Dataset excerpts
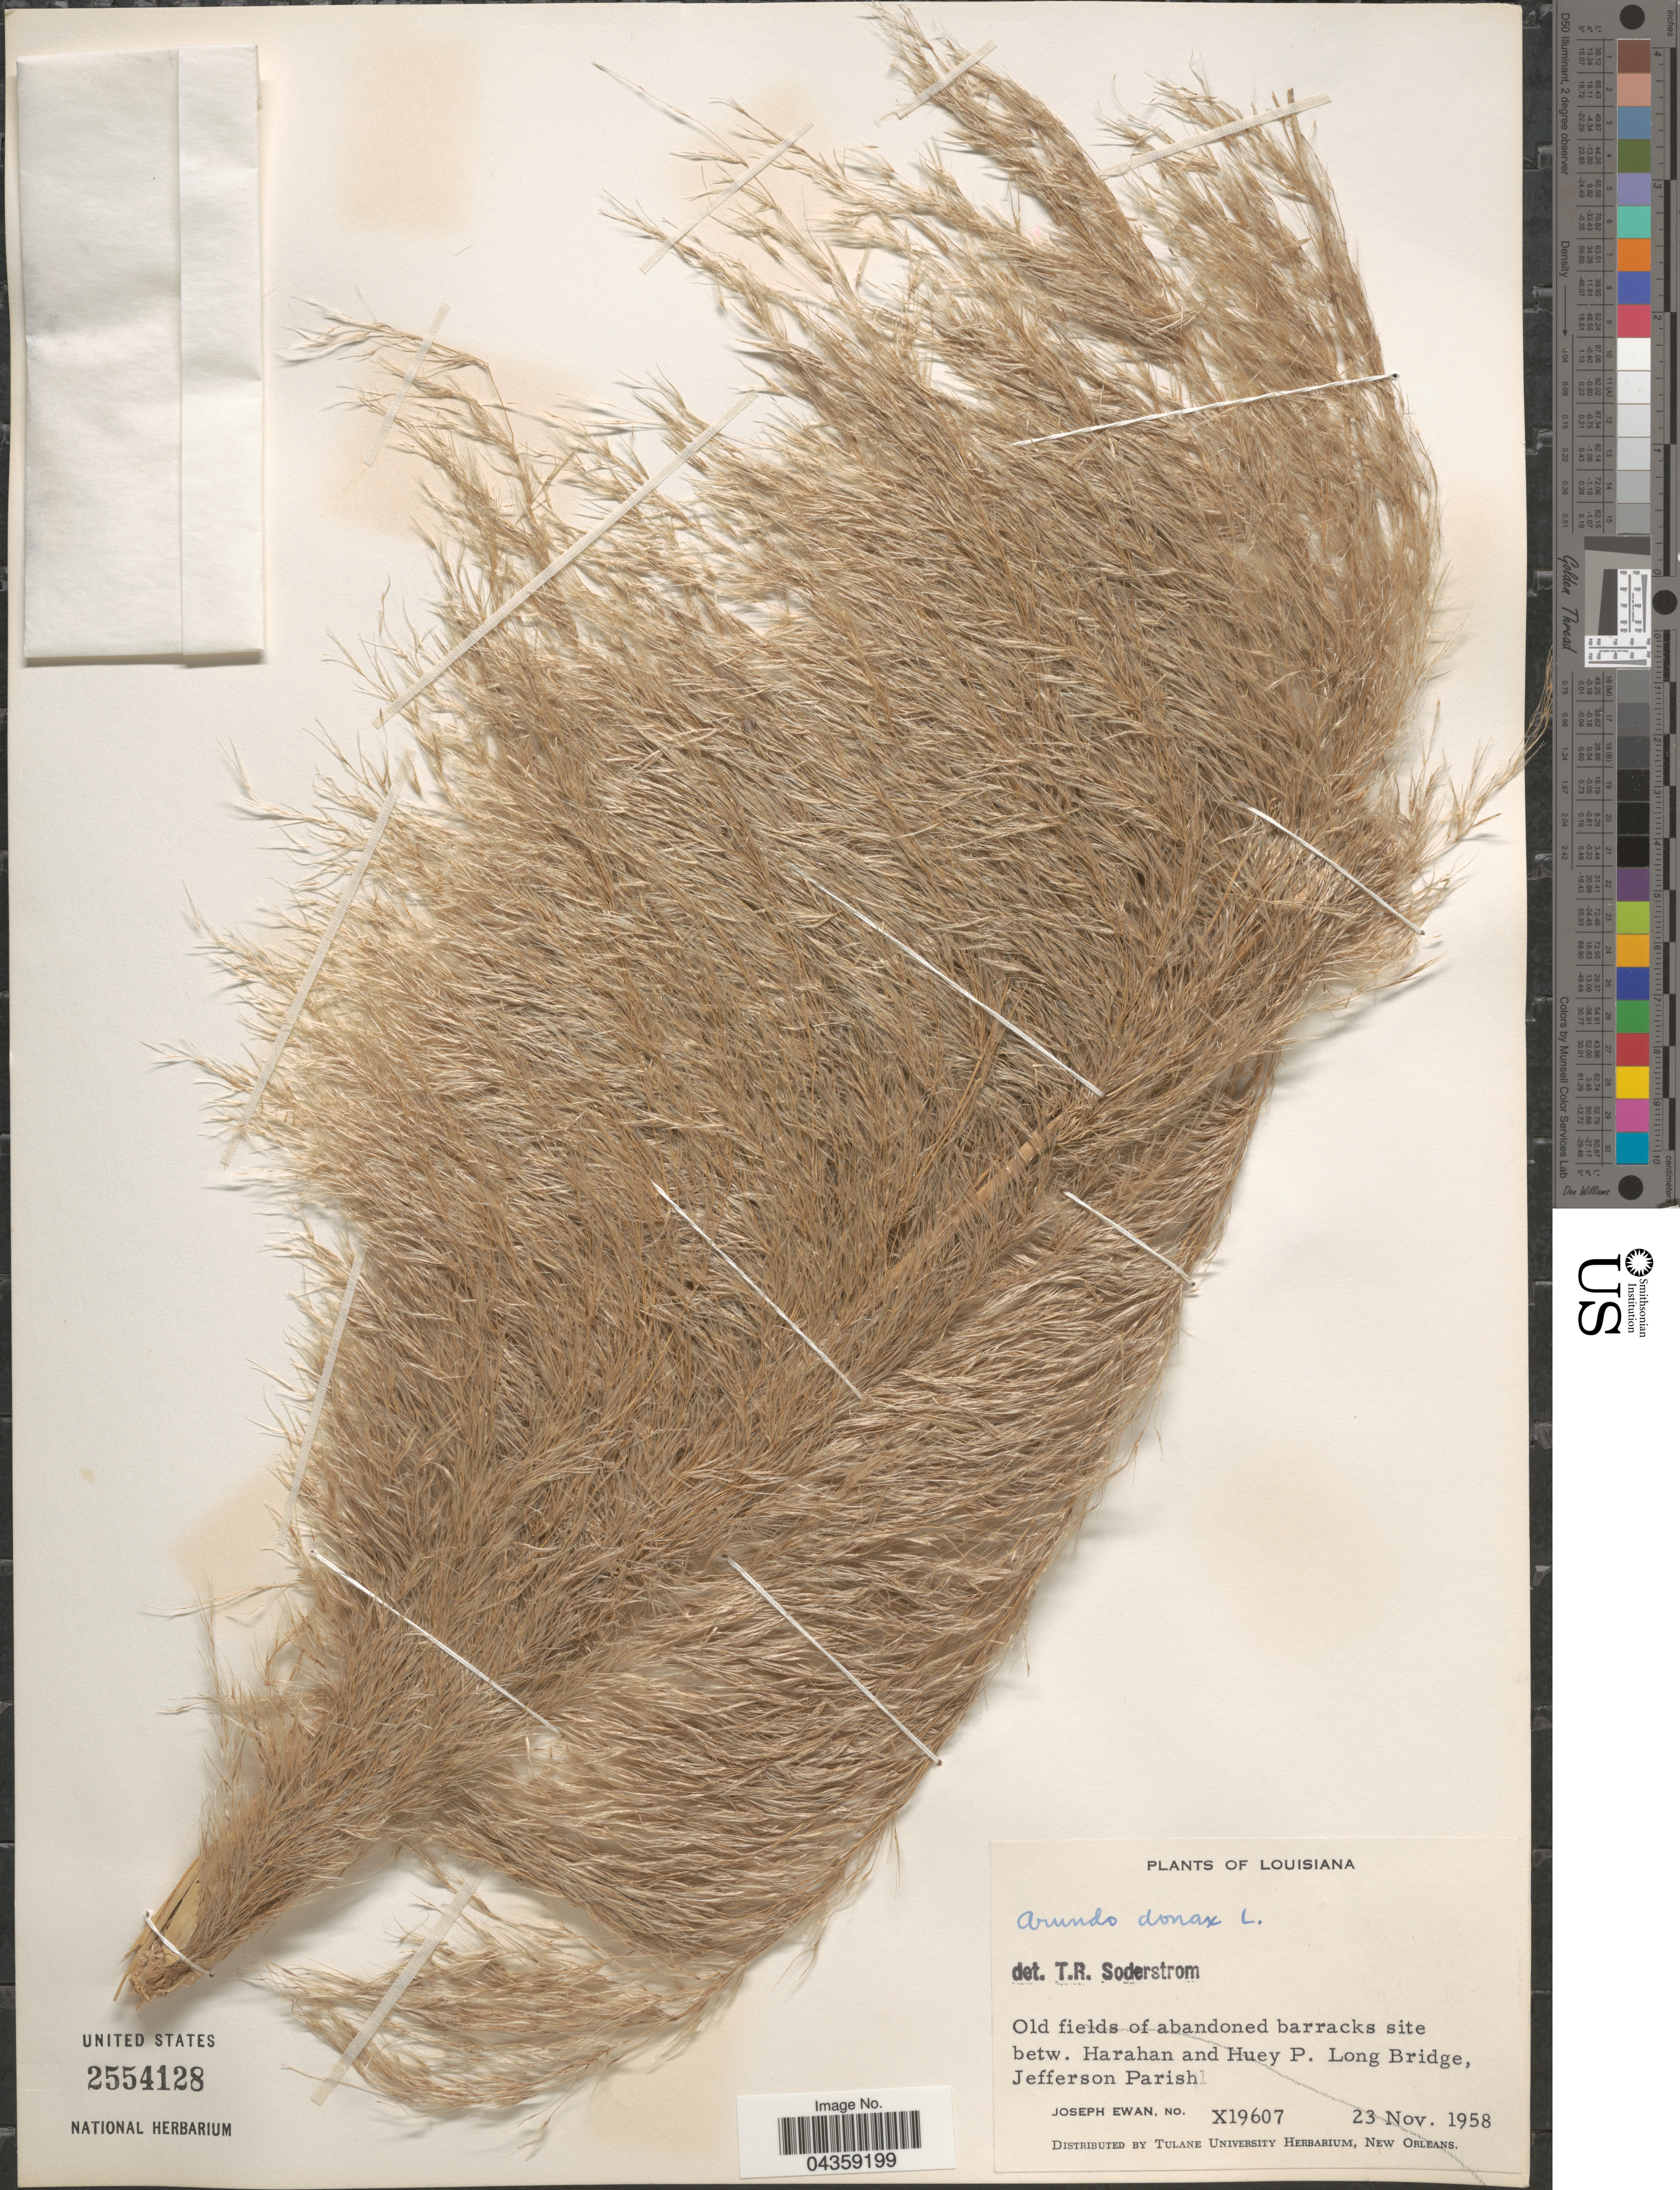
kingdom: Plantae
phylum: Tracheophyta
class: Liliopsida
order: Poales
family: Poaceae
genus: Arundo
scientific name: Arundo donax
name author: L.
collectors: J. A. Ewan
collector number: X19607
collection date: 1958-11-23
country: United States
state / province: Louisiana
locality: Old fields of abandoned barracks site betw. Harahan and Huey P. Long Bridge, Jefferson Parish.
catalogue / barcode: US 2554128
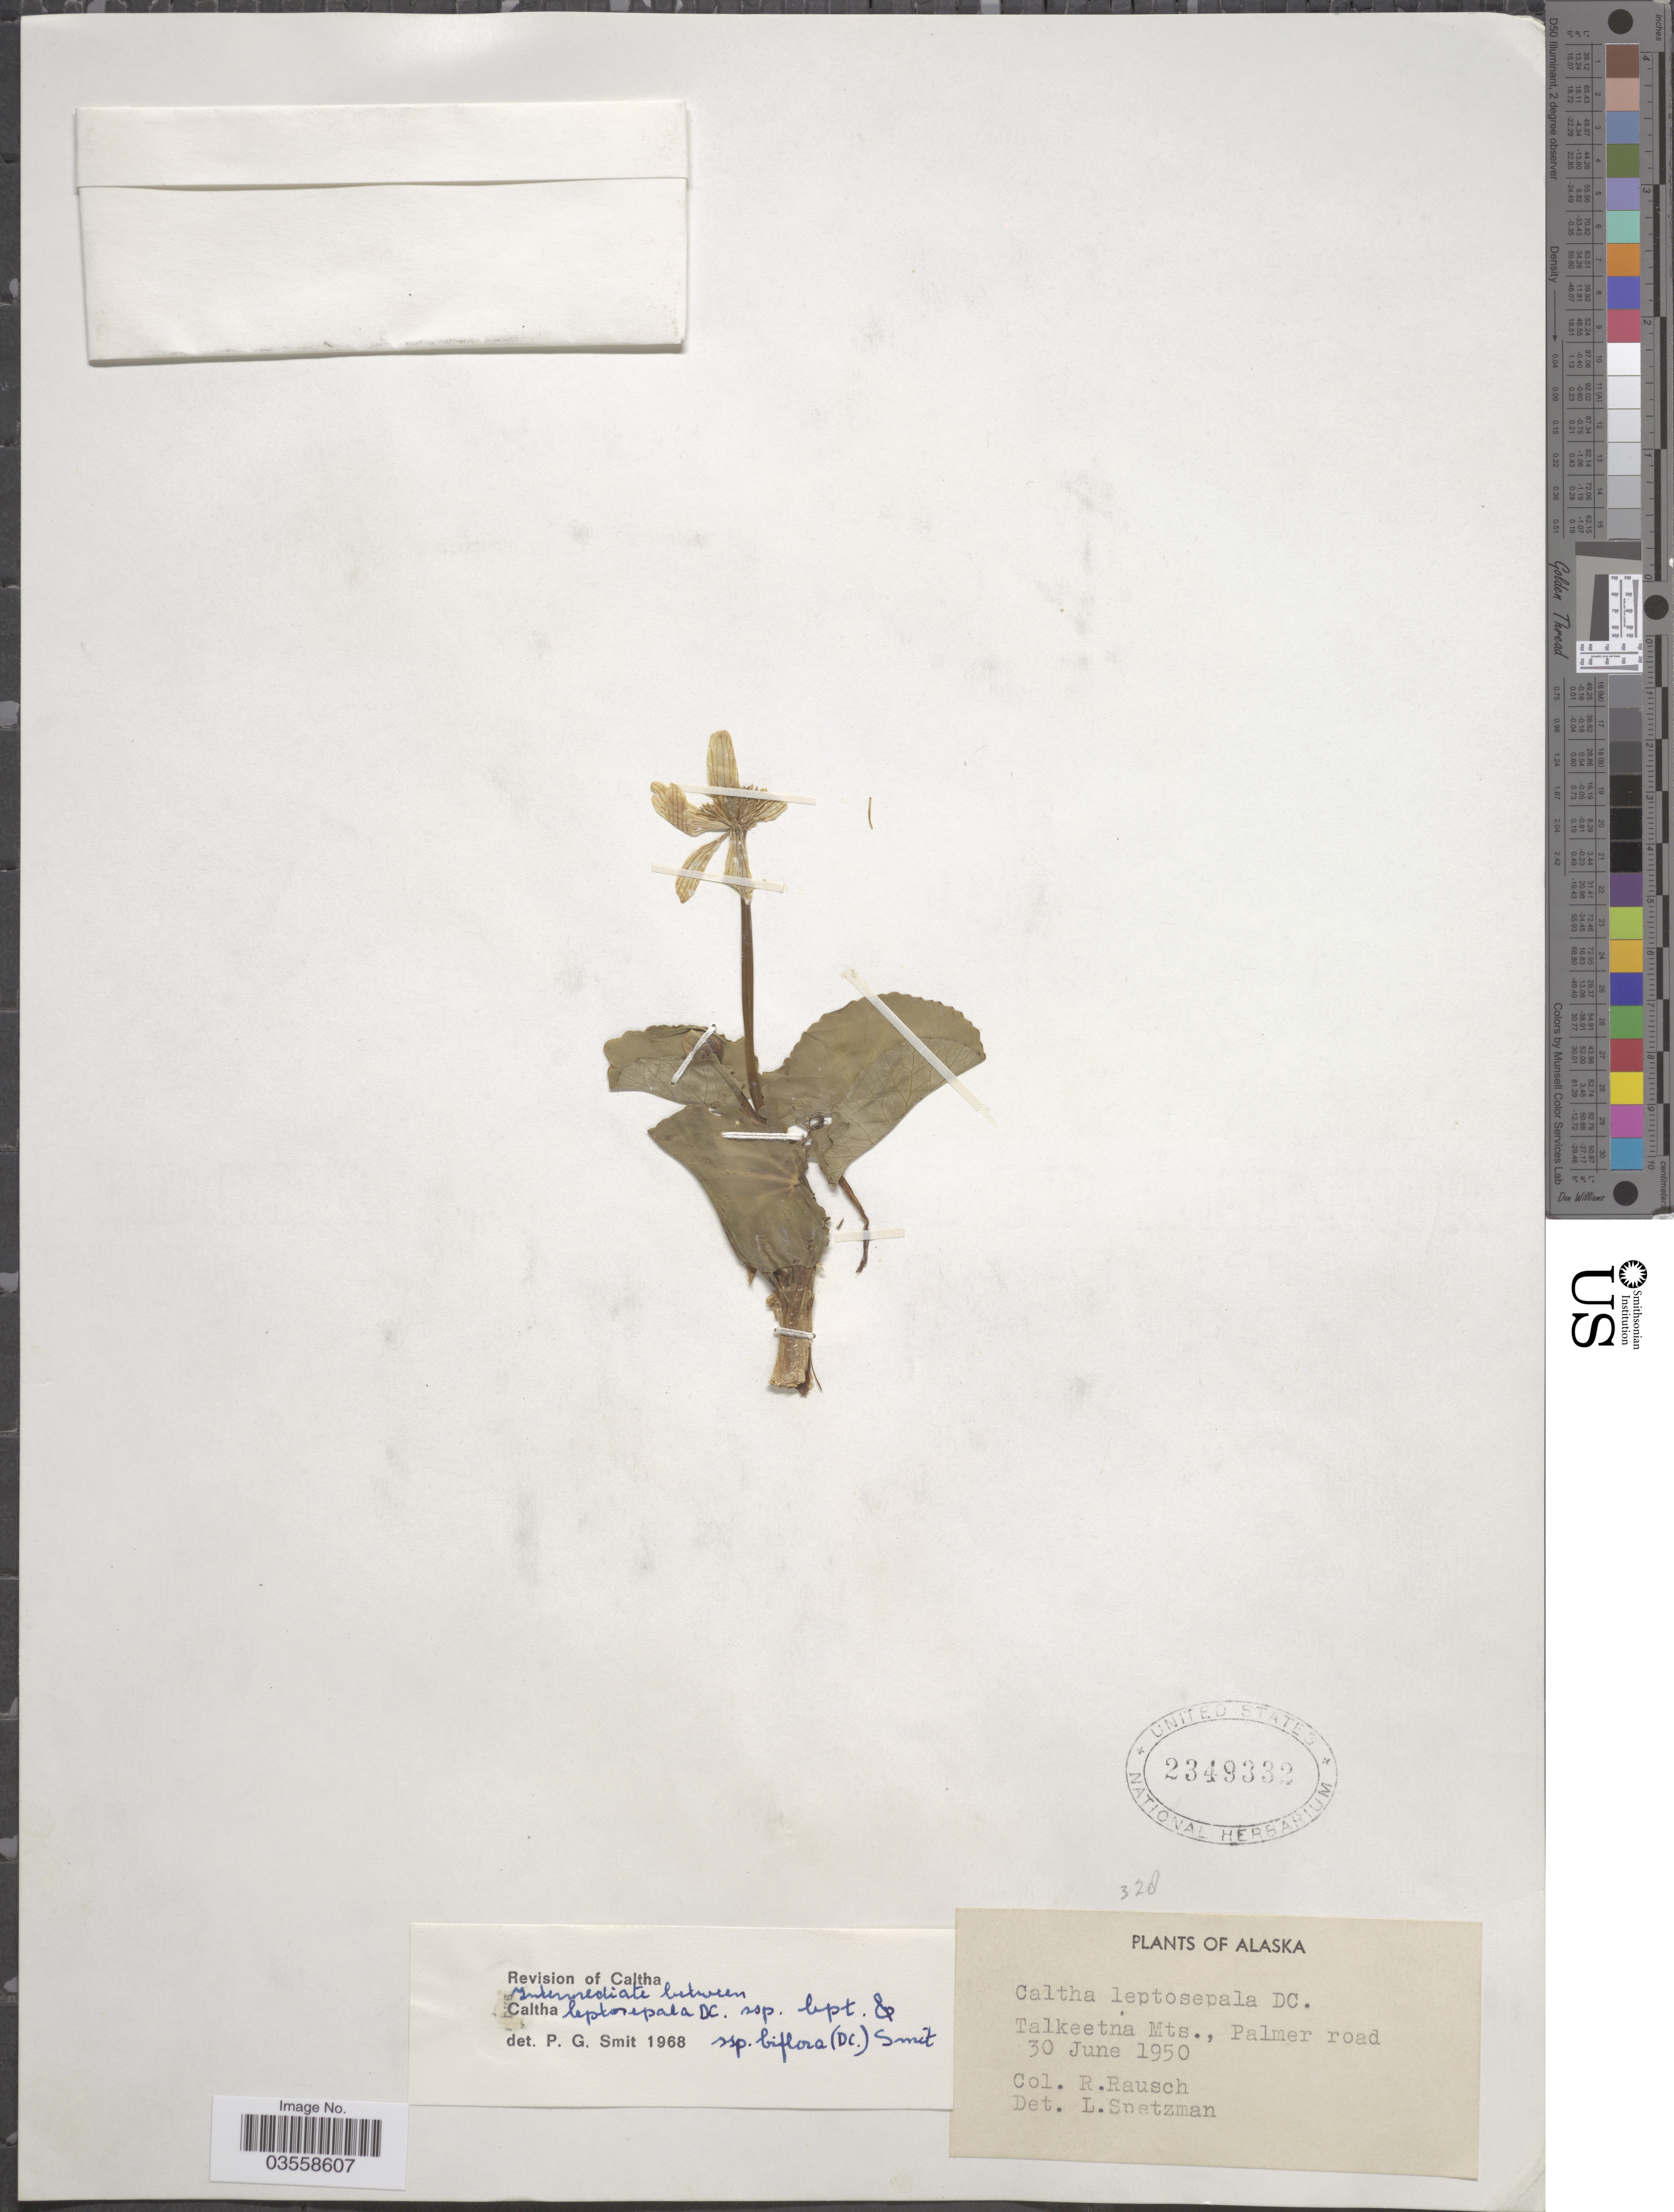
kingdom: Plantae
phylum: Tracheophyta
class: Magnoliopsida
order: Ranunculales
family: Ranunculaceae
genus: Caltha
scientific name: Caltha leptosepala subsp. biflora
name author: DC.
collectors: R. Rausch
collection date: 1950-06-30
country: United States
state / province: Alaska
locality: Talkeetna Mts., Palmer road.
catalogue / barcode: US 2349332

- _Instruction_
Extract each line of the items above that contains the word "catalogue".

- _Solution_
catalogue / barcode: US 2554128
catalogue / barcode: US 2349332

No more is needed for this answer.